• EXERCISE BRIEF: When the listing below reaches the line that has "right knee: (116, 229)", start reproducing exactly; stop after the line that has "right eye: (18, 49)", and drop the pictures.

• TASK INPUTS:

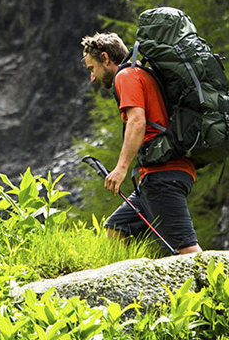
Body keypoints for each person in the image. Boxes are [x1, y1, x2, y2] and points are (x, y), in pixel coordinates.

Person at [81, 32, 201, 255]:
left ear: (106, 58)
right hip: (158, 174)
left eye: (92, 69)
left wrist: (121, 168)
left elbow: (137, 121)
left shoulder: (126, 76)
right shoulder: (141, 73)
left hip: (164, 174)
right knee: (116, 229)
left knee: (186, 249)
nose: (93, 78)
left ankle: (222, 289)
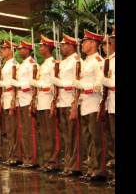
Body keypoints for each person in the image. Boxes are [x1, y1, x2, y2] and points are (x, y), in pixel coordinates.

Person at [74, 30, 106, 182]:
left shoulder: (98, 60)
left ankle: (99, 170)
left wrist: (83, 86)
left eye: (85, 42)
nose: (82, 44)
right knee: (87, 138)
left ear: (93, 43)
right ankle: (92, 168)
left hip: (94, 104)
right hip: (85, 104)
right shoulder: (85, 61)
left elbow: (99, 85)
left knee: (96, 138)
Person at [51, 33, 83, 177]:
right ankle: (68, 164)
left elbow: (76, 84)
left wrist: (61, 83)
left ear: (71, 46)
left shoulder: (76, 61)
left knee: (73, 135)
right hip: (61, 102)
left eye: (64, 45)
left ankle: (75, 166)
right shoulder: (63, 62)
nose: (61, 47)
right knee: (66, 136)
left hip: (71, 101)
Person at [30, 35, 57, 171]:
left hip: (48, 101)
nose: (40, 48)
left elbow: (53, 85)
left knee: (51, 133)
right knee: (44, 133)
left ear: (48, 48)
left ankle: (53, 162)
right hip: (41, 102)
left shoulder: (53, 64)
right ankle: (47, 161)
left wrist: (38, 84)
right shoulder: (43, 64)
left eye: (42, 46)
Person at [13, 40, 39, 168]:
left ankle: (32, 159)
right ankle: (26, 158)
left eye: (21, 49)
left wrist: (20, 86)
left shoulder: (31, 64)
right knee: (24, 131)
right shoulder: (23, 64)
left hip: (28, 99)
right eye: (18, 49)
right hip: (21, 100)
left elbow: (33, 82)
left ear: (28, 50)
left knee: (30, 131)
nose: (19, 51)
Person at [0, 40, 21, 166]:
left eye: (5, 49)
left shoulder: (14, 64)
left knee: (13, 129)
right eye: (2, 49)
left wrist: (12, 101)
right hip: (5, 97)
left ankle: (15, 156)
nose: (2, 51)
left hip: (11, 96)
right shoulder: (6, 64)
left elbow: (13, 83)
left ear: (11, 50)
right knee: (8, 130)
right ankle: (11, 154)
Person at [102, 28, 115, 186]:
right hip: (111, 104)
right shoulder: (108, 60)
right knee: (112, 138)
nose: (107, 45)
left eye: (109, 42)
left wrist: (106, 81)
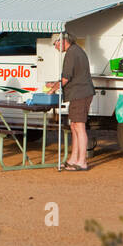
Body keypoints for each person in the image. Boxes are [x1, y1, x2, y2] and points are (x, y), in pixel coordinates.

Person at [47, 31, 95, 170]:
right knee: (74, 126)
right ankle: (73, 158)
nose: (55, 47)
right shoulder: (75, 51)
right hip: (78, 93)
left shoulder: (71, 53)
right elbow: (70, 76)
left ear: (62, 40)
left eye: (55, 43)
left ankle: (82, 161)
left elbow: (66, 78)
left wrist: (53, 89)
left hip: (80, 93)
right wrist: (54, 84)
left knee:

--

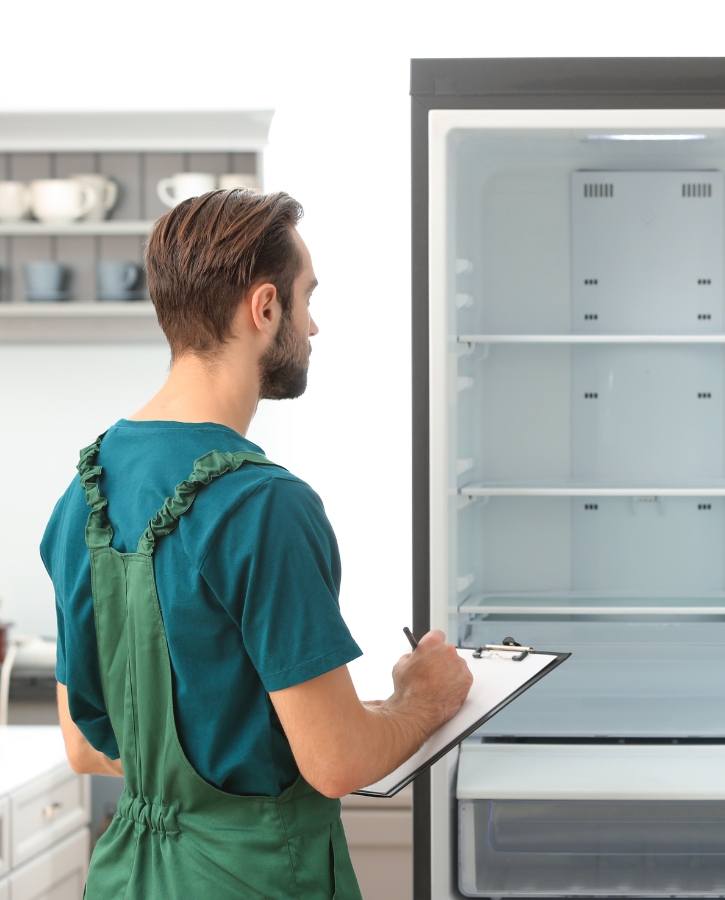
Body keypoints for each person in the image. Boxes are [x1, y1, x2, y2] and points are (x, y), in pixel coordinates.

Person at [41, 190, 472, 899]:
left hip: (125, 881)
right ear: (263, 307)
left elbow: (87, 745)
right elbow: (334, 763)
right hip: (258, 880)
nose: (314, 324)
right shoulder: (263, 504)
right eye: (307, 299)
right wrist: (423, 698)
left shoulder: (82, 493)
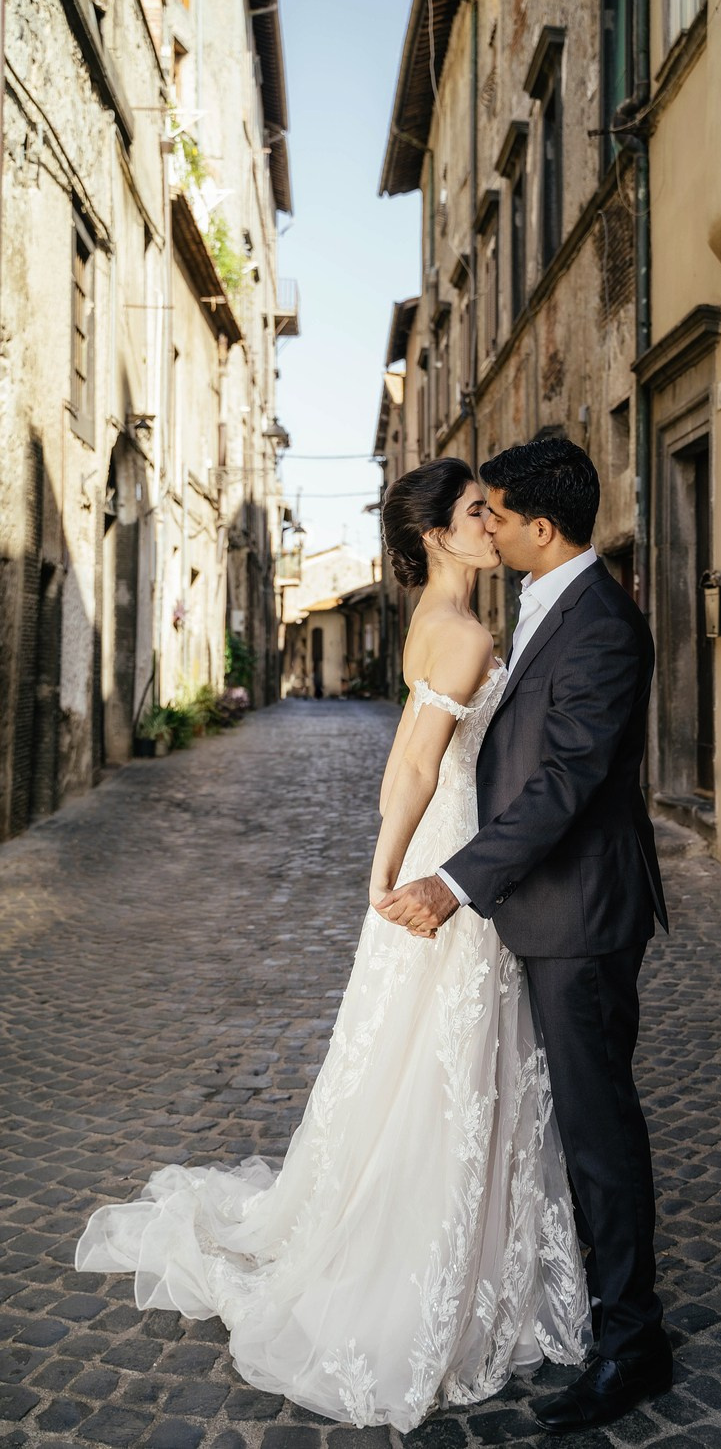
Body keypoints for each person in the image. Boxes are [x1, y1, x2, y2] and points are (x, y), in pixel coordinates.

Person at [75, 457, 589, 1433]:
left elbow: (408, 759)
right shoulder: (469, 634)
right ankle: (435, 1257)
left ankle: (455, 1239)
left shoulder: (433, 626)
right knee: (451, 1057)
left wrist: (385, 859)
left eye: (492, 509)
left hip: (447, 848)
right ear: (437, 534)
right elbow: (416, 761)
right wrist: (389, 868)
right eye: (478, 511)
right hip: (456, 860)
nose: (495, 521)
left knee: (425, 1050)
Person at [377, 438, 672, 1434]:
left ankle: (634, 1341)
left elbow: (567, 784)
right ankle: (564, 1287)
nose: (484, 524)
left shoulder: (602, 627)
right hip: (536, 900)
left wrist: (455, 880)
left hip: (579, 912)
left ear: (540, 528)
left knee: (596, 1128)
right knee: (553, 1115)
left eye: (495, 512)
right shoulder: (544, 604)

• RESPONSE:
right knee: (116, 229)
left knee: (186, 249)
nose: (93, 78)
left ankle: (222, 289)
Body keypoints for each person in the image. Boxes are [x1, y1, x2, y2] and points are (x, y), in pixel coordinates.

Person at [74, 30, 106, 182]:
left shoulder: (98, 60)
left ankle: (99, 170)
left wrist: (83, 86)
left eye: (85, 42)
nose: (82, 44)
right knee: (87, 138)
left ear: (93, 43)
right ankle: (92, 168)
left hip: (94, 104)
right hip: (85, 104)
right shoulder: (85, 61)
left elbow: (99, 85)
left knee: (96, 138)
Person at [51, 33, 83, 177]:
right ankle: (68, 164)
left elbow: (76, 84)
left wrist: (61, 83)
left ear: (71, 46)
left shoulder: (76, 61)
left knee: (73, 135)
right hip: (61, 102)
left eye: (64, 45)
left ankle: (75, 166)
right shoulder: (63, 62)
nose: (61, 47)
right knee: (66, 136)
left hip: (71, 101)
Person at [30, 35, 57, 171]:
left hip: (48, 101)
nose: (40, 48)
left elbow: (53, 85)
left knee: (51, 133)
right knee: (44, 133)
left ear: (48, 48)
left ankle: (53, 162)
right hip: (41, 102)
left shoulder: (53, 64)
right ankle: (47, 161)
left wrist: (38, 84)
right shoulder: (43, 64)
left eye: (42, 46)
Person at [13, 40, 39, 168]:
left ankle: (32, 159)
right ankle: (26, 158)
left eye: (21, 49)
left wrist: (20, 86)
left shoulder: (31, 64)
right knee: (24, 131)
right shoulder: (23, 64)
left hip: (28, 99)
right eye: (18, 49)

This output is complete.